In the survival analysis of HSPA5 in BC, we found the high level of HSPA5 in BC patients led to poor RFS and PPS by the Kaplan-Meier plotter. To investigate whether HSPA5 could be a prognostic biomarker in BC progression, we investigated the relationship between HSPA5 and clinicopathological parameters in TCGA database. It was found the expressions of HSPA5 were differentially expressed in patients with different pathologic stage, age, HER2 status, T stage, N stage, and M stage. From these results, we can conclude that HSPA5 is highly expressed in BC tumor tissues, and the highly expressed HSPA5 has a shorter survival time than the lowly expressed HSPA5. Therefore, HSPA5 has the potential to be a new diagnostic and prognostic biomarker in BC patients.

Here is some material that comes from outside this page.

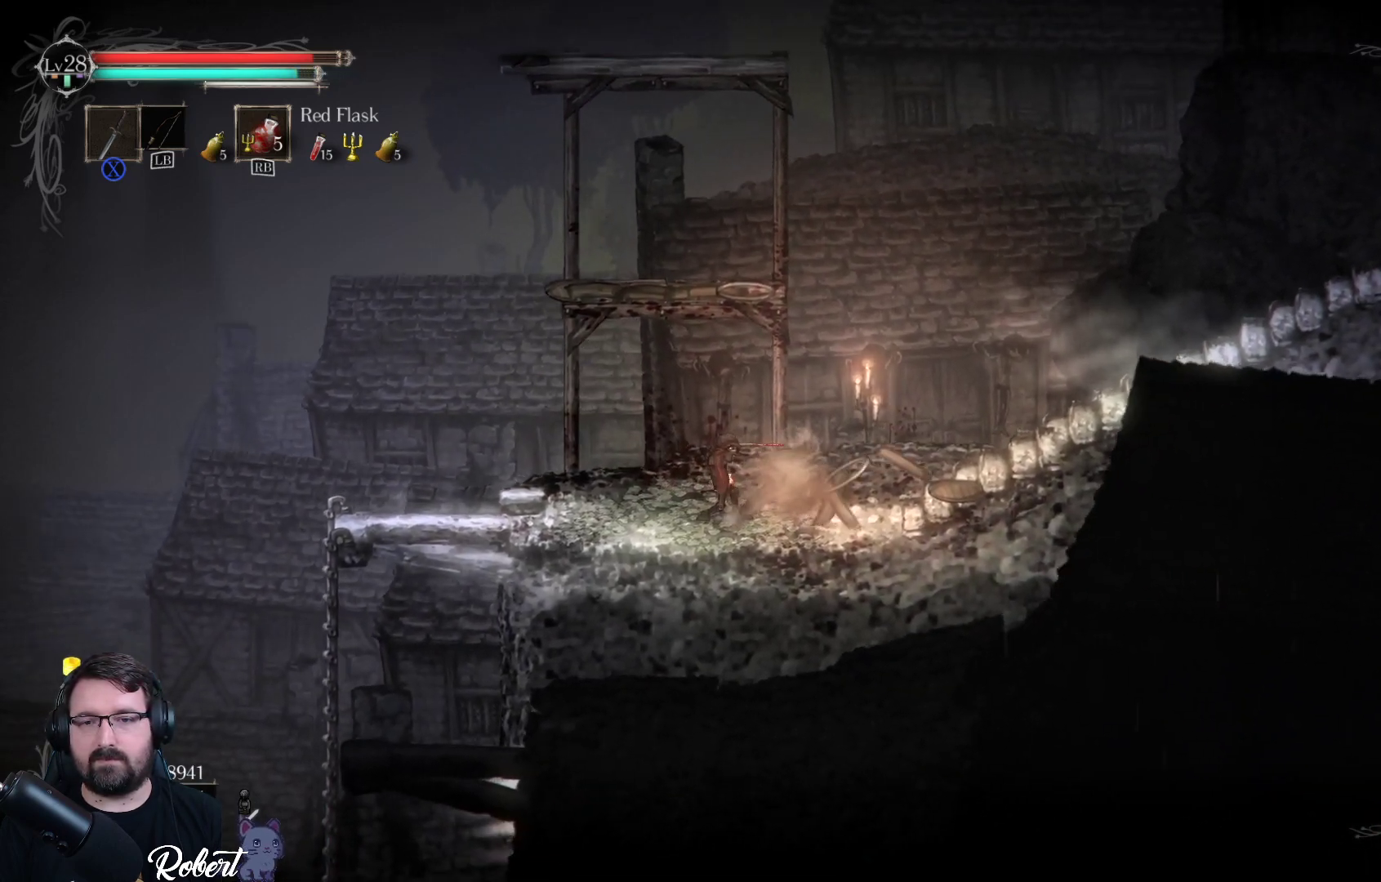
{"buttons": [], "left_stick": "right", "right_stick": "center", "events": []}
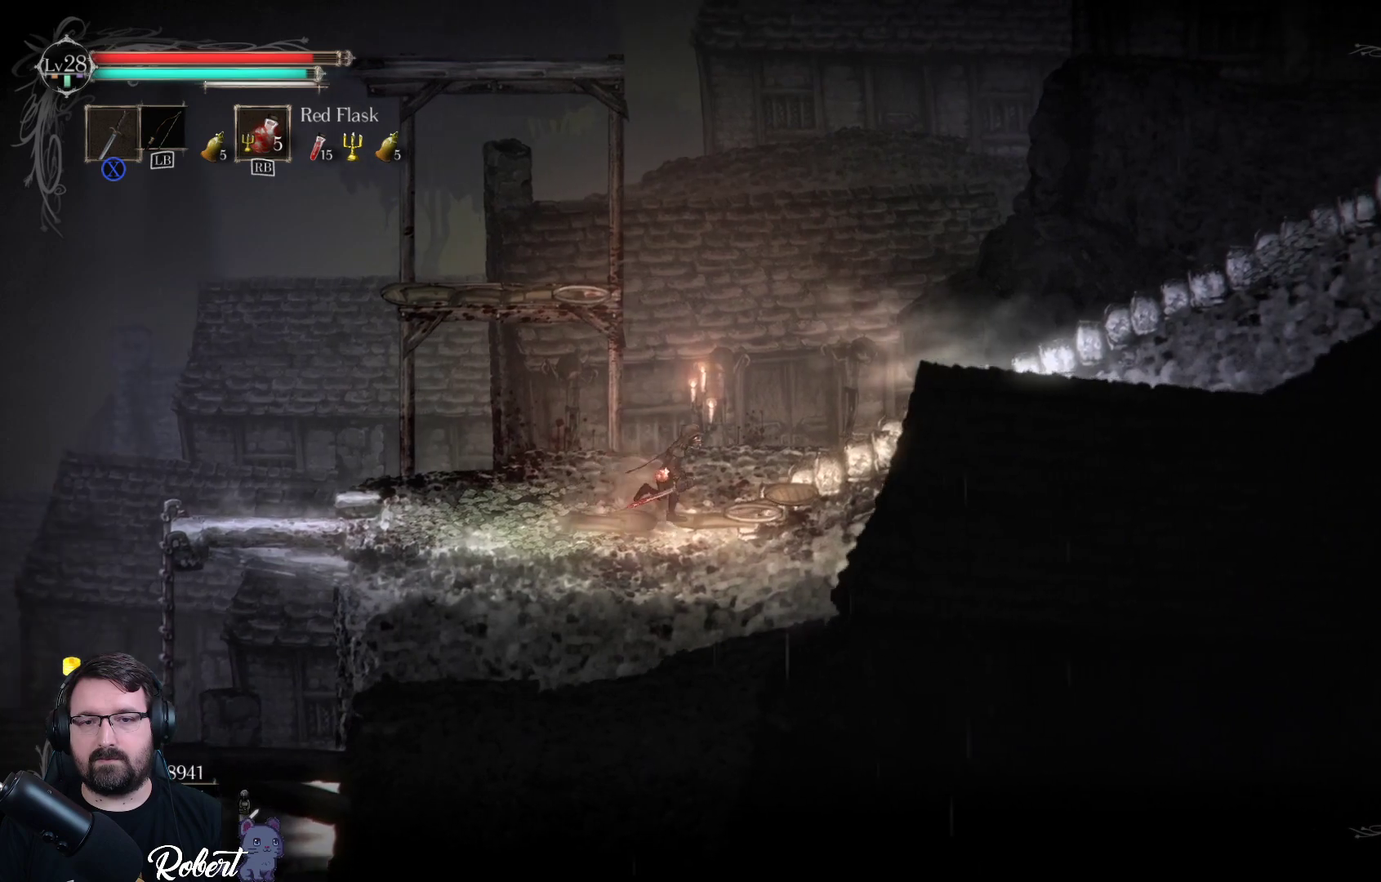
{"buttons": [], "left_stick": "right", "right_stick": "center", "events": []}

Tumor does not simply contain tumor cells, but it consists of various cells, stromal cells, and immune cells, which constitutes the tumor microenvironment [30]. Different immune cells play different roles in tumorigenesis with their own characteristics. Currently, the promising immunotherapy refers to a therapeutic method targeting the immune function of the body for the purpose of treating diseases [31]. In this study, we observed the relation between HSPA5 and 6 immune infiltration cells. The data showed that HSPA5 was positively related with most cells, which indicated HSAP5 might be a new immunotherapeutic target in BC. In recent years, researchers found that high expression of HSPA5 is associated with antitumor cell activity, because factors such as insufficient blood supply and nutritional conditions may lead to the existence of stressful microenvironments such as hypoxia, hypoglycemia, and acidosis in tumor entities, which may lead to the overexpression of HSPA5 in tumors, which may be a defense mechanism of tumor cells under unfavorable survival conditions. As a calcium-binding protein in the endoplasmic reticulum, HSPA5 directly inhibits the activation of proapoptotic tissue components under stressful conditions and diverts folded proteins that accumulate in the endoplasmic reticulum to maintain cellular protein synthesis, thereby maintaining calcium homeostasis and the stability of the endoplasmic reticulum of tumor cells. Therefore, the high expression of HSPA5 in tumor cells has a certain protective effect on the growth of tumor cells. This has a close relationship with the biological behavior of tumor cells and can have a direct impact on the efficacy of tumor treatment. The positive expression rate of HSPA5 protein in breast cancer tissues was significantly higher than that in the group with lymph node metastasis, suggesting that those with high expression of HSPA5 protein in breast cancer tissues have a poorer prognosis. It is also suggested that HSPA5, as a new marker for breast cancer, may be a new target for breast cancer treatment, which may provide new ideas for further research on breast cancer. Our research revealed the role of HSPA5 in breast cancer through public databases and comprehensive bioinformatics analysis. However, further experiments are needed for verification.

In conclusion, the level of HSPA5 in BC tumor tissues was significantly higher, and its high expression was related to poor PFS and PPS in BC patients. In addition, HSPA5 is positively correlated with most immune infiltration cells. Based on these results, HSPA5 can be used as a potential biomarker for the diagnosis and prognosis and a new target in the immunotherapy of BC.